* Task directions
Put each line of the entries into a JSON list of strings, one string per line, with blank lines left out. Leave the pictures out of the list.

* A run of entries
··········
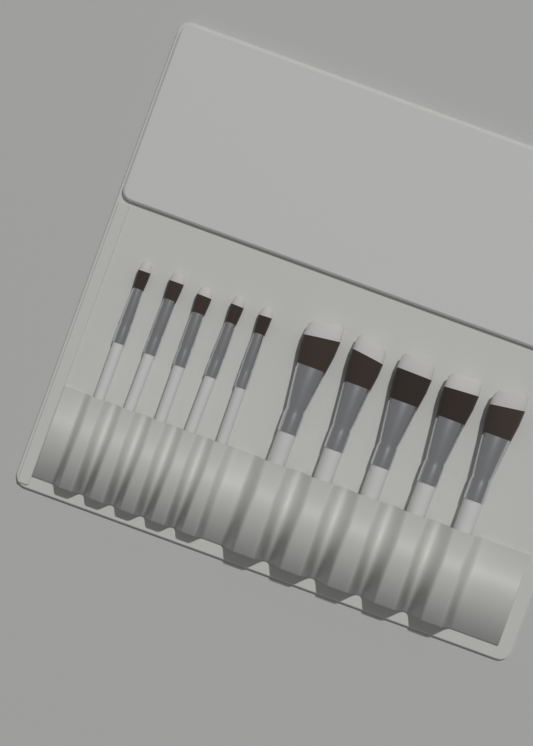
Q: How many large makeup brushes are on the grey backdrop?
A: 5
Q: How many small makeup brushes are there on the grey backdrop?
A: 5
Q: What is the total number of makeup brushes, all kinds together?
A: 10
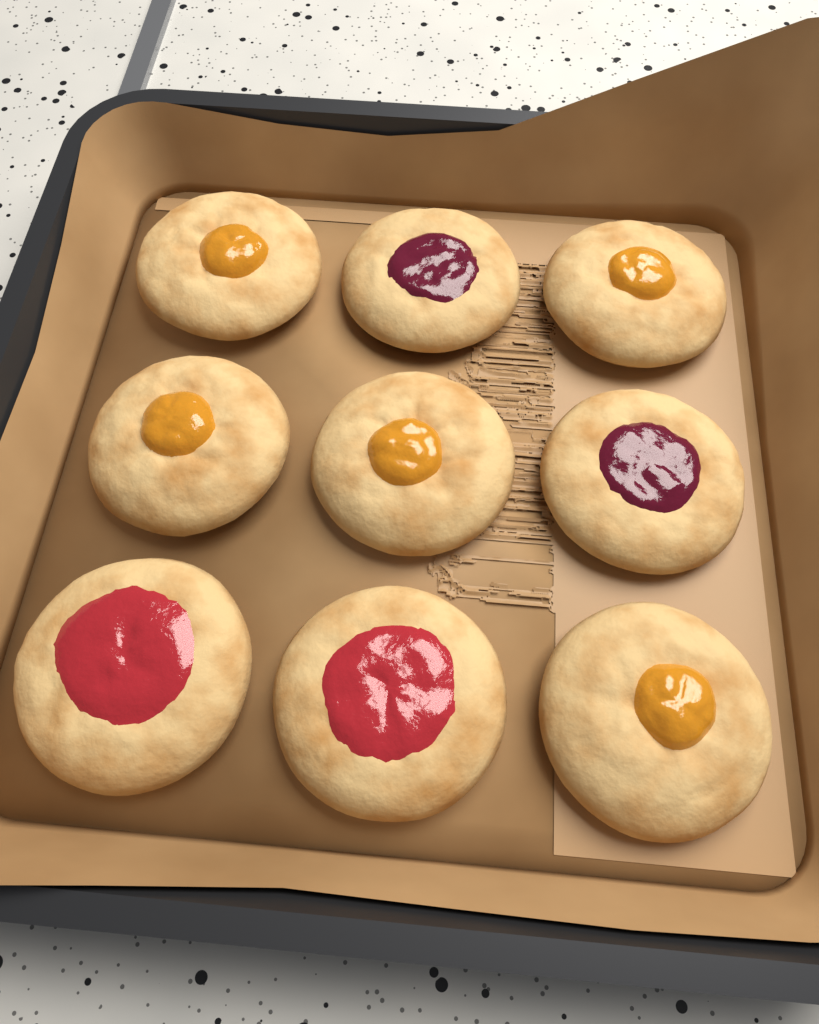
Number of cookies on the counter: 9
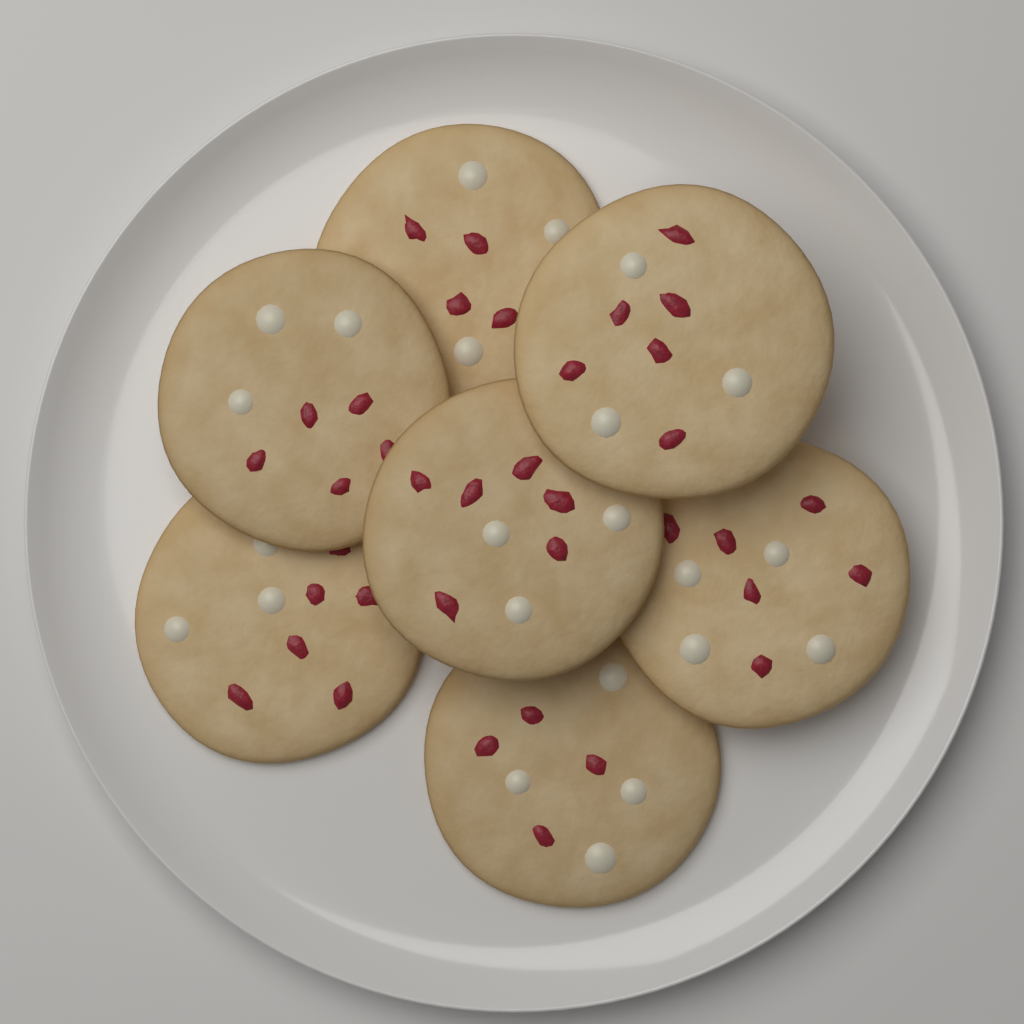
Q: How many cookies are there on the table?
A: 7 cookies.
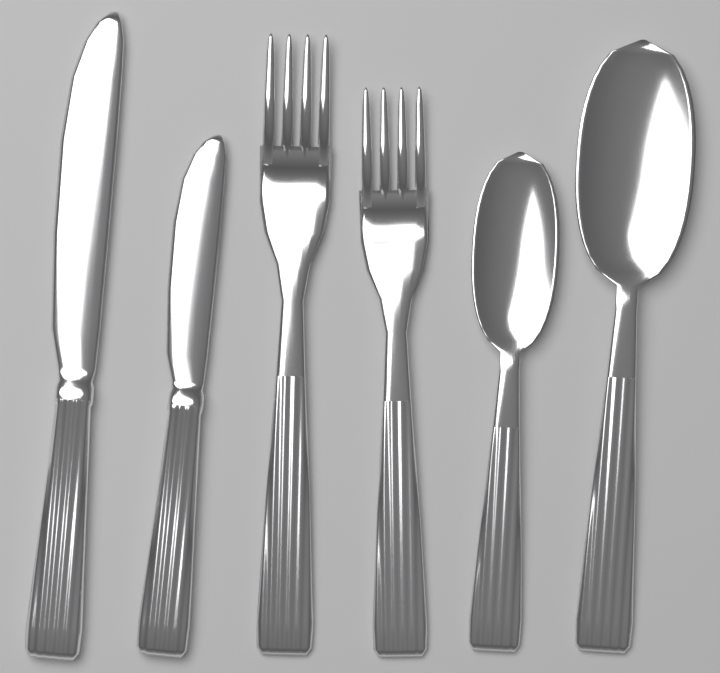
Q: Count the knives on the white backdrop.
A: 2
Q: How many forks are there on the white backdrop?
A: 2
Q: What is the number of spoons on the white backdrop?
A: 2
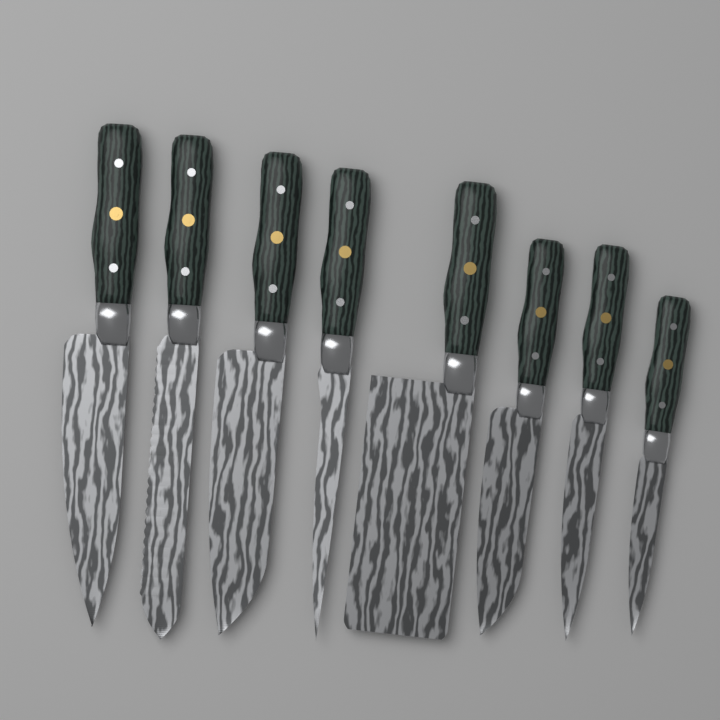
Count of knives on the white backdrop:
··········
* Right answer
[
  "Q: How many large makeup brushes are on the grey backdrop?",
  "A: 5",
  "Q: How many small makeup brushes are there on the grey backdrop?",
  "A: 5",
  "Q: What is the total number of makeup brushes, all kinds together?",
  "A: 10",
  "Number of cookies on the counter: 9",
  "Q: How many cookies are there on the table?",
  "A: 7 cookies.",
  "Q: Count the knives on the white backdrop.",
  "A: 2",
  "Q: How many forks are there on the white backdrop?",
  "A: 2",
  "Q: What is the number of spoons on the white backdrop?",
  "A: 2",
  "Count of knives on the white backdrop:"
]